Hierarchical fragmented Na3V2(PO4)3@reduced graphene composites with enhanced sodium-ion storage performance

Na3V2(PO4)3 (NVP), as a typical polyanionic compound with a unique three-dimensional NASICON structure that promotes the rapid migration of Na+, is a promising cathode material, while its low electronic conductivity limits its commercial potential. In this work, we synthesized a fragmented composite which is reduced graphene oxide loaded NVP particles (NVP@FG) in situ via a sol-gel method and annealing treatment. The unique structural design creates a fast electron conduction network, enhancing Na+ transport.
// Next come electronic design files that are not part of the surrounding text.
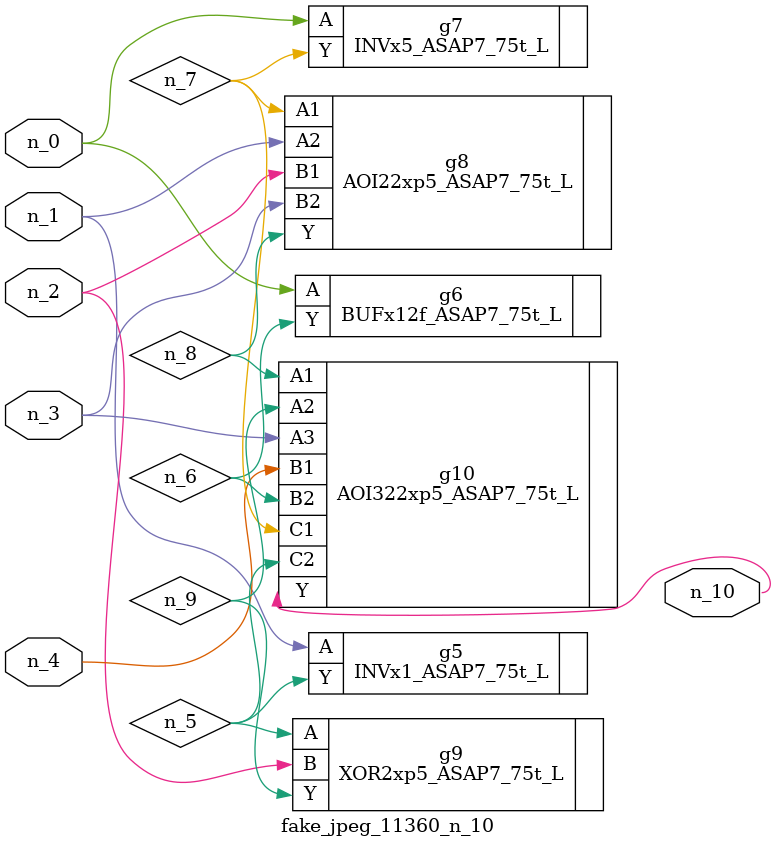
<source format=v>
module fake_jpeg_11360_n_10 (n_3, n_2, n_1, n_0, n_4, n_10);

input n_3;
input n_2;
input n_1;
input n_0;
input n_4;

output n_10;

wire n_8;
wire n_9;
wire n_6;
wire n_5;
wire n_7;

INVx1_ASAP7_75t_L g5 ( 
.A(n_1),
.Y(n_5)
);

BUFx12f_ASAP7_75t_L g6 ( 
.A(n_0),
.Y(n_6)
);

INVx5_ASAP7_75t_L g7 ( 
.A(n_0),
.Y(n_7)
);

AOI22xp5_ASAP7_75t_L g8 ( 
.A1(n_7),
.A2(n_1),
.B1(n_2),
.B2(n_3),
.Y(n_8)
);

AOI322xp5_ASAP7_75t_L g10 ( 
.A1(n_8),
.A2(n_9),
.A3(n_3),
.B1(n_4),
.B2(n_6),
.C1(n_7),
.C2(n_5),
.Y(n_10)
);

XOR2xp5_ASAP7_75t_L g9 ( 
.A(n_5),
.B(n_2),
.Y(n_9)
);


endmodule
</source>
Kinetic testing results indicate that optimized NVP@FG exhibits an excellent Na+ diffusion rate, achieving a notable discharge capacity of 114.5 mAh g- 1 at 0.2 C. Furthermore, NVP@FG exhibits an initial capacity of 85.1 mAh g- 1 at 10 C and retains 97.5 % of its capacity after 1800 cycles, with a minimal capacity decay of 0.00127 % per cycle, demonstrating excellent cycle stability. Additionally, NVP@FG||hard carbon full cell also demonstrates favorable electrochemical performance, confirming that NVP@FG is a prospective material for cathodes in sodium-ion batteries.